* [EXERCISE]: Lines from the records below that contain the word "still" are to be copied out.

* [Data entries]:
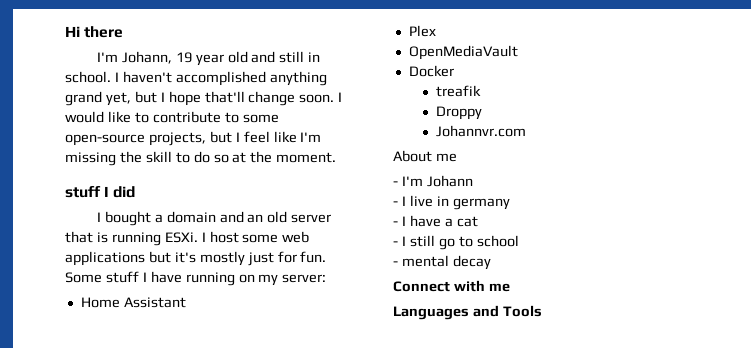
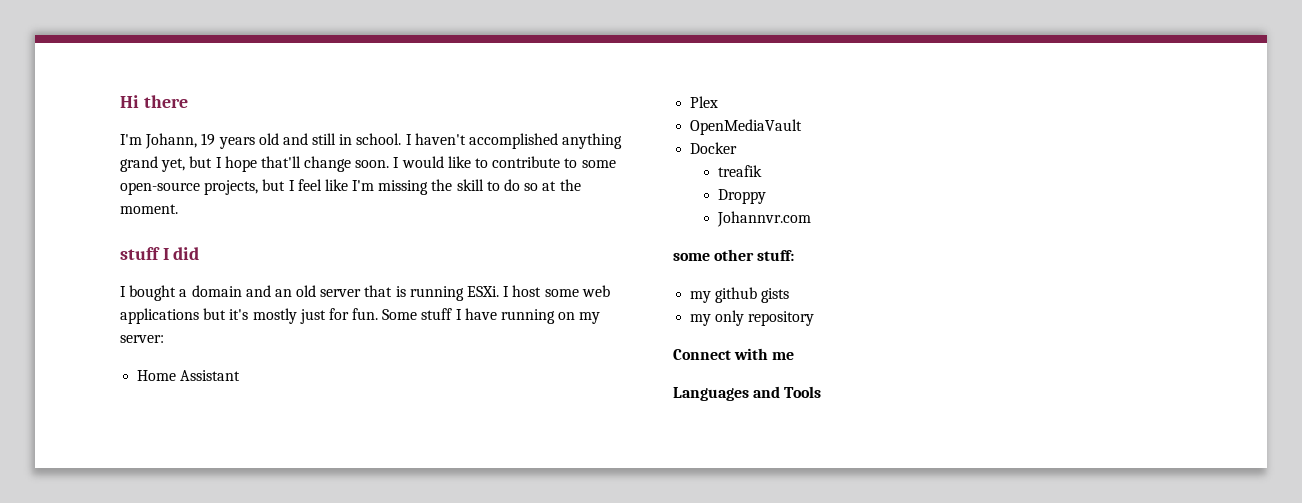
[195,54,224,66] year -> [218,137,255,149] years
[393,150,457,162] [393,175,473,187] [393,195,510,210] [393,215,478,227] [393,235,519,250] [393,255,491,270] About me // - I'm Johann // - I live in germany // - I have a cat // - I still go to school // - mental decay -> [673,249,795,261] [690,287,790,303] [690,310,815,326] some other stuff: // my github gists // my only repository

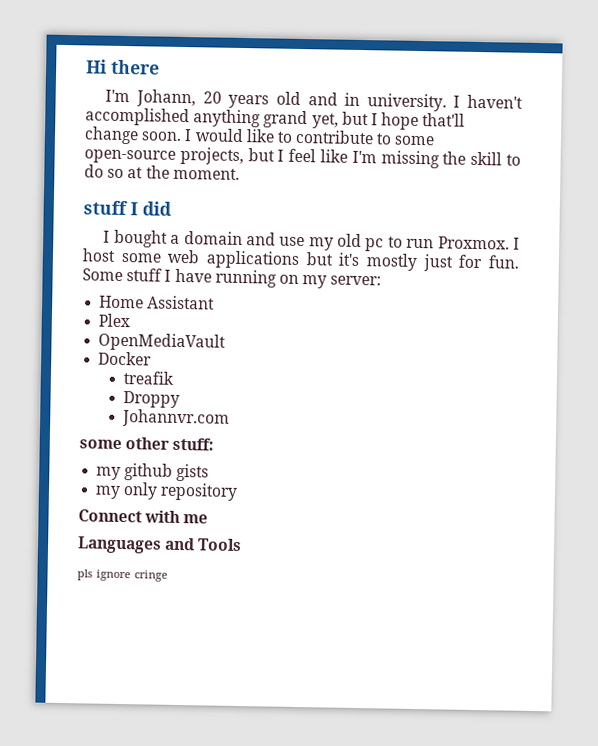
[201,133,216,146] 19 -> [202,91,222,104] 20
[312,133,402,145] still in school. -> [344,92,447,112] in university.
[274,285,500,301] an old server that is running ESXi. -> [279,233,510,252] use my old pc to run Proxmox.
(822, 392) none -> [77,569,169,582] // pls ignore cringe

* [ANSWER TO THE PROBLEM]:
[393,150,457,162] [393,175,473,187] [393,195,510,210] [393,215,478,227] [393,235,519,250] [393,255,491,270] About me // - I'm Johann // - I live in germany // - I have a cat // - I still go to school // - mental decay -> [673,249,795,261] [690,287,790,303] [690,310,815,326] some other stuff: // my github gists // my only repository
[312,133,402,145] still in school. -> [344,92,447,112] in university.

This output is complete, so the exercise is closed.